Quelques précisions supplémentaires sont peut-être nécessaires :

  1. Je fais remarquer que le problème n’est pas la démission des évêques légitimes mais la demande de laisser leur place aux évêques illégitimes et excommuniés. Même si la loi sur la démission pour avoir atteint la limite d’âge n’a jamais été appliquée en Chine, de nombreux évêques souterrains âgés ont demandé avec insistance qu’on leur nomme un successeur sans jamais recevoir aucune réponse du Saint-Siège. D’autres, qui ont déjà un successeur désigné, et peut-être même la bulle signée par le Saint-Père, ont reçu l’ordre de ne pas procéder à l’ordination par peur d’offenser le gouvernement.
  2. J’ai surtout parlé des deux cas de Shantou et de Mindong. Je n’ai pas d’autres informations, mis à part la copie d’une lettre écrite par une dame catholique exceptionnelle, un professeur à la retraite, très impliquée dans les affaires de l’Eglise en Chine, dans laquelle elle met en garde Mgr Celli de ne pas faire pression pour légitimer l’ « évêque » Lei Shiying au Sichuan.
  3. Je reconnais être pessimiste à propos de la situation actuelle de l’Eglise en Chine mais mon pessimisme est basé sur ma longue et directe expérience de l’Eglise en Chine. De 1989 à 1996, j’ai passé six mois par an à enseigner dans les différents séminaires de la communauté catholique officielle. Et j’ai fait directement l’expérience de l’esclavage et de l’humiliation à laquelle nos frères évêques sont soumis. Sur base des informations récentes, il n’y a aucune raison de changer cette vision pessimiste.  Le gouvernement communiste est en train de promulguer de nouvelles lois de plus en plus dures qui limitent la liberté religieuse.  Ils sont actuellement en train de mettre en œuvre des lois qui n’existaient jusqu’à présent que sur papier (depuis le 1 février 2018, le rassemblement d’une communauté souterraine pour la messe ne sera plus toléré).
  4. Certains prétendent que tous les efforts pour parvenir à un accord [entre la Chine et le Saint-Siège] visent à éviter un schisme ecclésial. C’est ridicule ! Le schisme est déjà là, dans l’Eglise indépendante. Les papes ont évité d’employer le mot « schisme » parce qu’ils savaient que de nombreux membres de la communauté catholique officielle étaient là non par leur propre volonté mais contraints par des pressions très fortes.  L’ « unification » proposée forcera donc tout le monde [à entrer] dans cette communauté.  Le Vatican donnerait donc sa bénédiction à une nouvelle Eglise schismatique encore plus forte, tout en lavant la mauvaise conscience des renégats qui l’avaient volontairement rejointe et de tous ceux qui sont prêts à les suivre.

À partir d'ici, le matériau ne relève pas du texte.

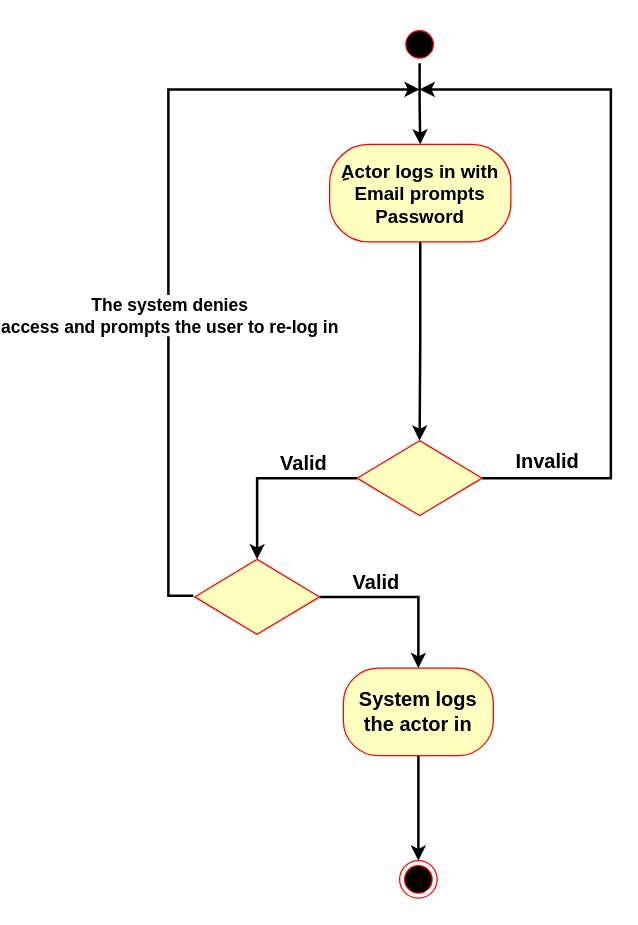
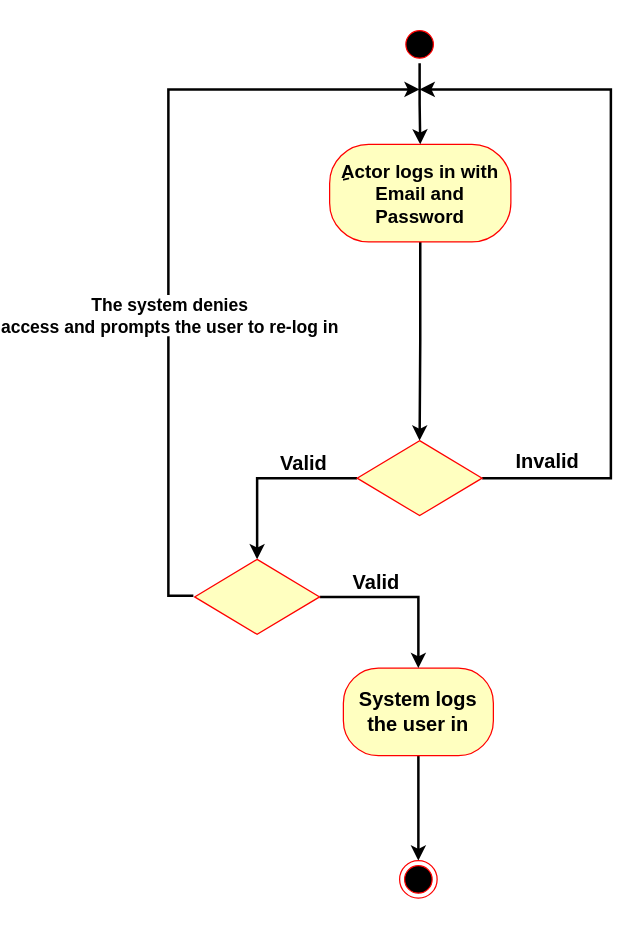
  <mxCell id="0" />
  <mxCell id="1" parent="0" />
  <mxCell id="2" style="edgeStyle=orthogonalEdgeStyle;rounded=0;orthogonalLoop=1;jettySize=auto;html=1;exitX=0.5;exitY=1;exitDx=0;exitDy=0;entryX=0.5;entryY=0;entryDx=0;entryDy=0;strokeWidth=2;" edge="1" parent="1" source="3" target="12"><mxGeometry relative="1" as="geometry" /></mxCell>
- <mxCell id="3" value="&lt;b&gt;&lt;font style=&quot;font-size: 15px;&quot;&gt;ِActor logs in with Email prompts Password&lt;/font&gt;&lt;/b&gt;" style="rounded=1;whiteSpace=wrap;html=1;arcSize=40;fontColor=#000000;fillColor=#ffffc0;strokeColor=#ff0000;" vertex="1" parent="1"><mxGeometry x="149" y="115" width="145" height="78" as="geometry" /></mxCell>
+ <mxCell id="3" value="&lt;b&gt;&lt;font style=&quot;font-size: 15px;&quot;&gt;ِActor logs in with Email and Password&lt;/font&gt;&lt;/b&gt;" style="rounded=1;whiteSpace=wrap;html=1;arcSize=40;fontColor=#000000;fillColor=#ffffc0;strokeColor=#ff0000;" vertex="1" parent="1"><mxGeometry x="149" y="115" width="145" height="78" as="geometry" /></mxCell>
  <mxCell id="4" style="edgeStyle=orthogonalEdgeStyle;rounded=0;orthogonalLoop=1;jettySize=auto;html=1;exitX=0.5;exitY=1;exitDx=0;exitDy=0;entryX=0.5;entryY=0;entryDx=0;entryDy=0;strokeWidth=2;" edge="1" parent="1" source="5" target="8"><mxGeometry relative="1" as="geometry" /></mxCell>
- <mxCell id="5" value="&lt;b style=&quot;&quot;&gt;&lt;font style=&quot;font-size: 16px;&quot;&gt;System logs the actor in&lt;/font&gt;&lt;/b&gt;" style="rounded=1;whiteSpace=wrap;html=1;arcSize=40;fontColor=#000000;fillColor=#ffffc0;strokeColor=#ff0000;" vertex="1" parent="1"><mxGeometry x="160" y="534" width="120" height="70" as="geometry" /></mxCell>
+ <mxCell id="5" value="&lt;b style=&quot;&quot;&gt;&lt;font style=&quot;font-size: 16px;&quot;&gt;System logs the user in&lt;/font&gt;&lt;/b&gt;" style="rounded=1;whiteSpace=wrap;html=1;arcSize=40;fontColor=#000000;fillColor=#ffffc0;strokeColor=#ff0000;" vertex="1" parent="1"><mxGeometry x="160" y="534" width="120" height="70" as="geometry" /></mxCell>
  <mxCell id="6" style="edgeStyle=orthogonalEdgeStyle;rounded=0;orthogonalLoop=1;jettySize=auto;html=1;exitX=0.5;exitY=1;exitDx=0;exitDy=0;entryX=0.5;entryY=0;entryDx=0;entryDy=0;strokeWidth=2;" edge="1" parent="1" source="7" target="3"><mxGeometry relative="1" as="geometry" /></mxCell>
  <mxCell id="7" value="" style="ellipse;html=1;shape=startState;fillColor=#000000;strokeColor=#ff0000;" vertex="1" parent="1"><mxGeometry x="206" width="30" height="30" as="geometry" y="20" /></mxCell>
  <mxCell id="8" value="" style="ellipse;html=1;shape=endState;fillColor=#000000;strokeColor=#ff0000;" vertex="1" parent="1"><mxGeometry x="205" y="688" width="30" height="30" as="geometry" /></mxCell>
  <mxCell id="9" style="edgeStyle=orthogonalEdgeStyle;rounded=0;orthogonalLoop=1;jettySize=auto;html=1;exitX=1;exitY=0.5;exitDx=0;exitDy=0;strokeWidth=2;" edge="1" parent="1" source="12"><mxGeometry relative="1" as="geometry"><mxPoint x="221" y="71" as="targetPoint" /><Array as="points"><mxPoint x="374" y="382" /><mxPoint x="374" y="71" /></Array></mxGeometry></mxCell>
  <mxCell id="10" value="&lt;font size=&quot;1&quot; style=&quot;&quot;&gt;&lt;b style=&quot;font-size: 16px;&quot;&gt;Invalid&lt;/b&gt;&lt;/font&gt;" style="edgeLabel;html=1;align=center;verticalAlign=middle;resizable=0;points=[];" vertex="1" connectable="0" parent="9"><mxGeometry x="-0.863" y="2" relative="1" as="geometry"><mxPoint x="12" y="-13" as="offset" /></mxGeometry></mxCell>
  <mxCell id="11" style="edgeStyle=orthogonalEdgeStyle;rounded=0;orthogonalLoop=1;jettySize=auto;html=1;exitX=0;exitY=0.5;exitDx=0;exitDy=0;entryX=0.5;entryY=0;entryDx=0;entryDy=0;strokeWidth=2;" edge="1" parent="1" source="12" target="18"><mxGeometry relative="1" as="geometry" /></mxCell>
  <mxCell id="12" value="" style="rhombus;whiteSpace=wrap;html=1;fontColor=#000000;fillColor=#ffffc0;strokeColor=#ff0000;" vertex="1" parent="1"><mxGeometry x="171" y="352" width="100" height="60" as="geometry" /></mxCell>
  <mxCell id="13" value="&lt;font size=&quot;1&quot; style=&quot;&quot;&gt;&lt;b style=&quot;font-size: 16px;&quot;&gt;Valid&lt;/b&gt;&lt;/font&gt;" style="text;html=1;align=center;verticalAlign=middle;resizable=0;points=[];autosize=1;strokeColor=none;fillColor=none;" vertex="1" parent="1"><mxGeometry x="100" y="354" width="55" height="31" as="geometry" /></mxCell>
  <mxCell id="14" style="edgeStyle=orthogonalEdgeStyle;rounded=0;orthogonalLoop=1;jettySize=auto;html=1;exitX=1;exitY=0.5;exitDx=0;exitDy=0;entryX=0.5;entryY=0;entryDx=0;entryDy=0;strokeWidth=2;" edge="1" parent="1" source="18" target="5"><mxGeometry relative="1" as="geometry" /></mxCell>
  <mxCell id="15" value="&lt;font style=&quot;font-size: 16px;&quot;&gt;&lt;b&gt;Valid&lt;/b&gt;&lt;/font&gt;" style="edgeLabel;html=1;align=center;verticalAlign=middle;resizable=0;points=[];" vertex="1" connectable="0" parent="14"><mxGeometry x="-0.353" y="-3" relative="1" as="geometry"><mxPoint y="-16" as="offset" /></mxGeometry></mxCell>
  <mxCell id="16" style="edgeStyle=orthogonalEdgeStyle;rounded=0;orthogonalLoop=1;jettySize=auto;html=1;exitX=0;exitY=0.5;exitDx=0;exitDy=0;strokeWidth=2;" edge="1" parent="1"><mxGeometry relative="1" as="geometry"><mxPoint x="221" y="71" as="targetPoint" /><mxPoint x="40" y="476" as="sourcePoint" /><Array as="points"><mxPoint x="20" y="476" /><mxPoint x="20" y="71" /></Array></mxGeometry></mxCell>
  <mxCell id="17" value="&lt;b style=&quot;font-size: 14px;&quot;&gt;&lt;font style=&quot;font-size: 14px;&quot;&gt;The system denies&lt;br&gt;access and prompts the user to re-log in&lt;/font&gt;&lt;/b&gt;" style="edgeLabel;html=1;align=center;verticalAlign=middle;resizable=0;points=[];" vertex="1" connectable="0" parent="16"><mxGeometry x="-0.076" relative="1" as="geometry"><mxPoint y="44" as="offset" /></mxGeometry></mxCell>
  <mxCell id="18" value="" style="rhombus;whiteSpace=wrap;html=1;fontColor=#000000;fillColor=#ffffc0;strokeColor=#ff0000;" vertex="1" parent="1"><mxGeometry x="41" y="447" width="100" height="60" as="geometry" /></mxCell>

  5. N’est-il pas bon de chercher à trouver un terrain d’entente pour refermer la division entre le Vatican et la Chine qui dure depuis des décennies ? Mais est-il possible d’avoir quelque chose « en commun » avec un régime totalitaire ? Soit tu te rends, soit tu acceptes la persécution mais tu restes fidèle à toi-même. Pourrait-on imaginer un accord entre Saint Joseph et le Roi Hérode ?
  6. Est-ce que je pense que le Vatican est en train de vendre l’Eglise catholique en Chine ? Oui, tout à fait, si ils persistent dans la direction qui est évidente dans tout ce qu’ils ont fait ces derniers mois et au cours des dernières années.
  7. Certains experts de l’Eglise catholique en Chine disent qu’il n’est pas logique de supposer une politique religieuse plus contraignante de la part de Xin Jinping. Dans tous les cas, ici il n’est pas question de logique mais de la dure et cruelle réalité.
  8. Suis-je moi-même le plus grand obstacle au processus d’accord entre le Vatican et la Chine ? Si cet accord est mauvais, je suis plus que ravi d’être un obstacle."